EXERCISE DETAILS
Search the entries below for the word "Montessori" and copy each line that has it.

Collected data:
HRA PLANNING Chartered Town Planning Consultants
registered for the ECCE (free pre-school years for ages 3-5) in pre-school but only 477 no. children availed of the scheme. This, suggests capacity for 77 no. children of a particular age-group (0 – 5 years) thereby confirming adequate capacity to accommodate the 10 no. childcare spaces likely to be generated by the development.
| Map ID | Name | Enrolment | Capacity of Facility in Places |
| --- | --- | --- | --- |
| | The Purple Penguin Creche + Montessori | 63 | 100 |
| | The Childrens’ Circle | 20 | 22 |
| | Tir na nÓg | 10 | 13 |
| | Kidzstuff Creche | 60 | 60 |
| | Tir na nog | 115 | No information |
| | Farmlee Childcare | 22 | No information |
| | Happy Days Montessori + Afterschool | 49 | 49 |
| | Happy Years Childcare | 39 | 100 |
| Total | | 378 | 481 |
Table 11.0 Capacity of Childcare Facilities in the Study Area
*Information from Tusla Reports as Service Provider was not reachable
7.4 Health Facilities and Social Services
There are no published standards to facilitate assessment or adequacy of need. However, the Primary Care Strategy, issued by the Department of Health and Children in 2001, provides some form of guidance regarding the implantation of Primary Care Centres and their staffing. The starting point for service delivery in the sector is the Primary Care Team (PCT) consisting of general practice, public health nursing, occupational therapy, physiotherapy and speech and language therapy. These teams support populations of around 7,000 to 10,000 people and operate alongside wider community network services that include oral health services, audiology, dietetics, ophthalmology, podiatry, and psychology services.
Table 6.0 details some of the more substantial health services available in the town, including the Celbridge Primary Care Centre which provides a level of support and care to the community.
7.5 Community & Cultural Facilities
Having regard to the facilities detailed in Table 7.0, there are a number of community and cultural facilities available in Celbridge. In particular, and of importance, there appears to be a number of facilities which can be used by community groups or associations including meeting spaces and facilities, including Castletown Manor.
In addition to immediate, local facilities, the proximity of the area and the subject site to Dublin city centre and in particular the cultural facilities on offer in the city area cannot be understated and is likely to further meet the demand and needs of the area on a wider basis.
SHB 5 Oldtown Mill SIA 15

ANSWER FOR THIS EXERCISE
| | The Purple Penguin Creche + Montessori | 63 | 100 |
| | Happy Days Montessori + Afterschool | 49 | 49 |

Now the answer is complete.